Pas de quoi refroidir Auchan qui, pour sa publicité de Noël, choisit de mettre en avant ce message fort, en l’associant, de manière implicite à la crise sanitaire. De toutes les publicités réalisées pour les fêtes de fin d’année, celle d’Auchan est la seule qui choisit de traiter la crise sanitaire dans sa matérialité concrète, entre confinement des protagonistes et port du masque à l’intérieur de la maison. Le happy end proposé permet cependant de renouer avec un esprit de Noël que le distributeur nordiste n’a pourtant guère cherché à mettre au centre de cette publicité. Cette dernière se voulant tout à la fois intimiste et émouvante, notamment par la simplicité des relations humaines mises en scène.

Carrefour, distributeur (et en même temps) père Noël

Si la féérie n’était, comme nous avons pu le voir, guère à l’ordre du jour dans les différents spots publicitaires réalisés par les distributeurs cette année, et ce pour des raisons évidentes, le groupe Carrefour se distingue en choisissant, en dépit du contexte, de renouer avec la magie de Noël et toute la symbolique qui lui est associée. Portée par la bande son de La La Land, Carrefour choisi de faire figurer pêle-mêle de la neige, des bûches, des décorations, des lutins (en l’occurrence des collaborateurs du groupe) et un Père Noël. De quoi reconstituer un imaginaire de Noël digne des meilleures productions américaines à même, en ces temps troublés et pour le moins sinistres, d’insuffler du rêve, de la douceur et, surtout, de l’espoir. Si les masques sont présents, seules manifestations concrètes de la crise sanitaire, mais nécessaires pour souligner la responsabilité de l’enseigne, Carrefour propose un véritable contrepied par rapport à la période. Comme une sorte de parenthèse enchantée, dans une actualité lourde et pesante. Si Intermarché choisit, avec brio et audace, de célébrer les soignants, dans une fresque longue de trois minutes, émouvante indéniablement, mais pour le moins éprouvante, si ce n’est étouffante, comme le suggère au demeurant le titre de la musique qui accompagne la publicité, c’est donc vers la féérie que le groupe Carrefour a choisi de se tourner pour cette fin d’année. 

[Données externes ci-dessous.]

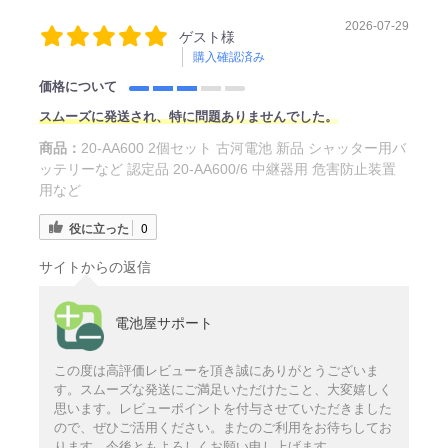
2026-07-29
ゲスト様
購入確認済み
価格について
スムーズに発送され、特に問題ありませんでした。
商品：
20-AA600 2個セット 古河電池 新品 シャッター用バ
ッテリーなど 認定品 20-AA600/6 中継器用 危害防止装置
用など
役に立った
0
サイトからの返信
電池屋サポート
この度は高評価レビューを頂き誠にありがとうございま
す。スムーズな発送にご満足いただけたこと、大変嬉しく
思います。レビューポイントを付与させていただきました
ので、ぜひご活用ください。またのご利用をお待ちしてお
ります。今後ともよろしくお願い申し上げます。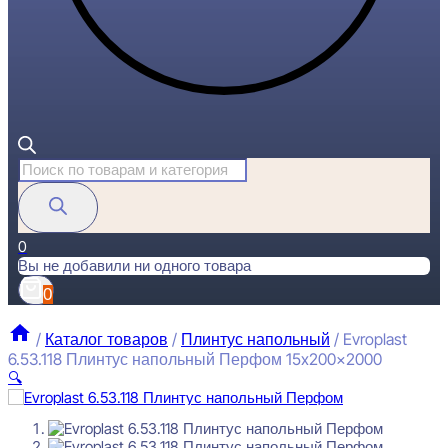
Поиск
товаров
0
Вы не добавили ни одного товара
0
/
Каталог товаров
/
Плинтус напольный
/
Evroplast
6.53.118 Плинтус напольный Перфом 15x200x2000
🔍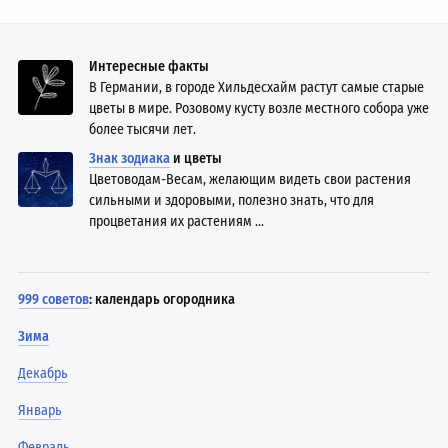
Интересные факты
В Германии, в городе Хильдесхайм растут самые старые
цветы в мире. Розовому кусту возле местного собора уже
более тысячи лет.
Знак зодиака
и цветы
Цветоводам-Весам, желающим видеть свои растения
сильными и здоровыми, полезно знать, что для
процветания их растениям ...
999 советов
: календарь огородника
Зима
Декабрь
Январь
Февраль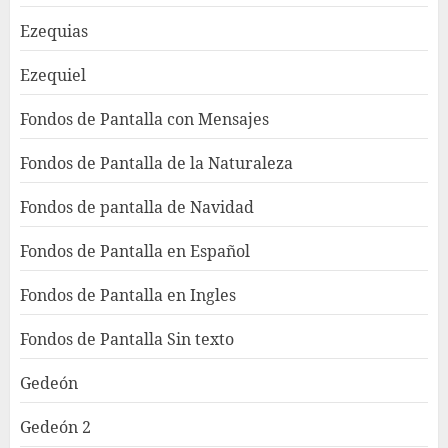
Ezequias
Ezequiel
Fondos de Pantalla con Mensajes
Fondos de Pantalla de la Naturaleza
Fondos de pantalla de Navidad
Fondos de Pantalla en Español
Fondos de Pantalla en Ingles
Fondos de Pantalla Sin texto
Gedeón
Gedeón 2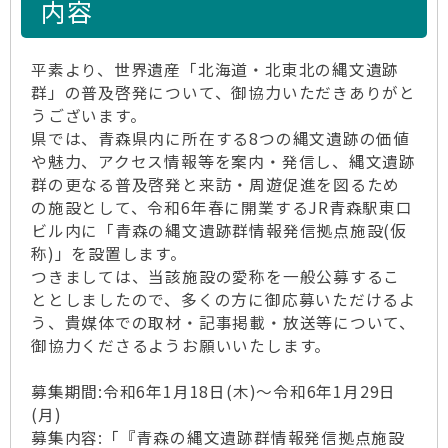
内容
平素より、世界遺産「北海道・北東北の縄文遺跡
群」の普及啓発について、御協力いただきありがと
うございます。
県では、青森県内に所在する8つの縄文遺跡の価値
や魅力、アクセス情報等を案内・発信し、縄文遺跡
群の更なる普及啓発と来訪・周遊促進を図るため
の施設として、令和6年春に開業するJR青森駅東口
ビル内に「青森の縄文遺跡群情報発信拠点施設(仮
称)」を設置します。
つきましては、当該施設の愛称を一般公募するこ
ととしましたので、多くの方に御応募いただけるよ
う、貴媒体での取材・記事掲載・放送等について、
御協力くださるようお願いいたします。
募集期間:令和6年1月18日(木)～令和6年1月29日
(月)
募集内容:「『青森の縄文遺跡群情報発信拠点施設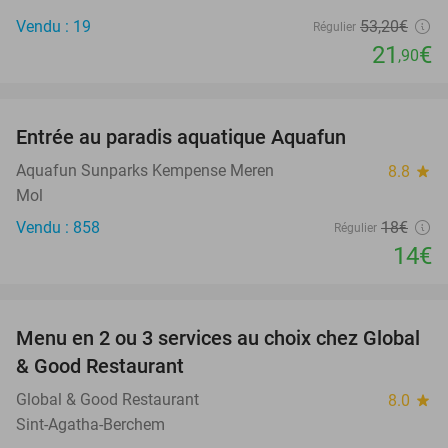
Vendu : 19
53
,20
€
Régulier
21
€
,90
favorite_border
Entrée au paradis aquatique Aquafun
22%
Aquafun Sunparks Kempense Meren
8.8
star
Mol
Vendu : 858
18€
Régulier
14€
favorite_border
Menu en 2 ou 3 services au choix chez Global
38%
& Good Restaurant
Global & Good Restaurant
8.0
star
Sint-Agatha-Berchem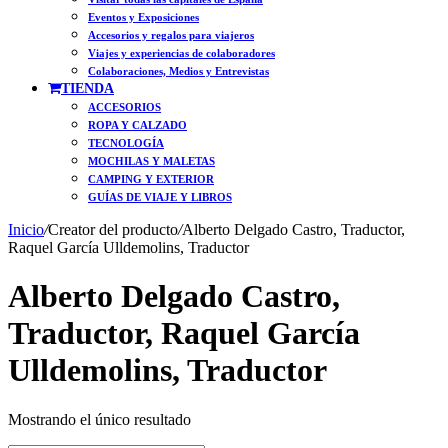
Eventos y Exposiciones
Accesorios y regalos para viajeros
Viajes y experiencias de colaboradores
Colaboraciones, Medios y Entrevistas
TIENDA
ACCESORIOS
ROPA Y CALZADO
TECNOLOGÍA
MOCHILAS Y MALETAS
CAMPING Y EXTERIOR
GUÍAS DE VIAJE Y LIBROS
Inicio
/
Creator del producto
/
Alberto Delgado Castro, Traductor,
Raquel García Ulldemolins, Traductor
Alberto Delgado Castro,
Traductor, Raquel García
Ulldemolins, Traductor
Mostrando el único resultado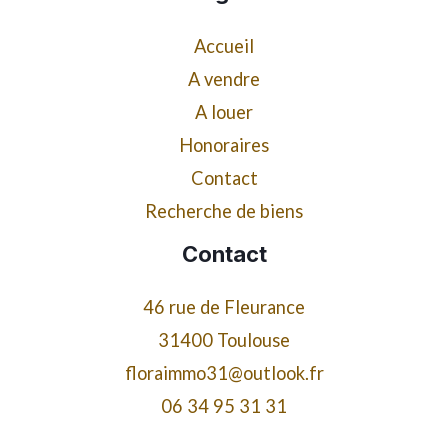
Accueil
A vendre
A louer
Honoraires
Contact
Recherche de biens
Contact
46 rue de Fleurance
31400 Toulouse
floraimmo31@outlook.fr
06 34 95 31 31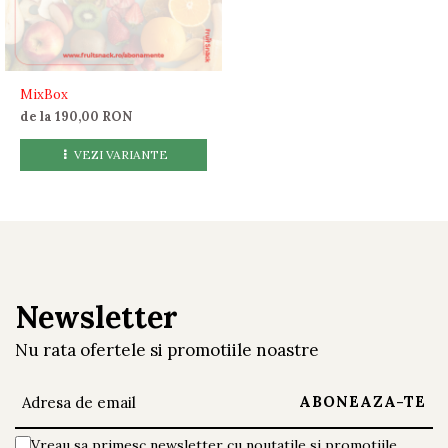
MixBox
de la 190,00 RON
VEZI VARIANTE
Newsletter
Nu rata ofertele si promotiile noastre
Vreau sa primesc newsletter cu noutatile si promotiile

Esprit années 80 et légèreté du côté de Leclerc

Portée par le titre iconique You Spin Me Round du groupe britannique Dead or Alive, sorti en 1984, la publicité proposée par E.Leclerc cherche, quant à elle, à remettre la question du plaisir, de l’humour et de la légèreté au centre de ces fêtes de fin d’année si particulières.

Des bricoleurs du dimanche, engagés dans une quête infructueuse en vue de l’assemblage d’un sapin en bois naturel, en passant par la dinde qui ne ressort guère indemne de l’épreuve du feu, jusqu’à la mise en avant, avec beaucoup d’humour, des différentes modes de vie et de consommation (sans sel, sans gluten, sans lactose ou encore végétalien) qui ont éclos ces dernières années, la publicité d’E.Leclerc se veut simple et efficace.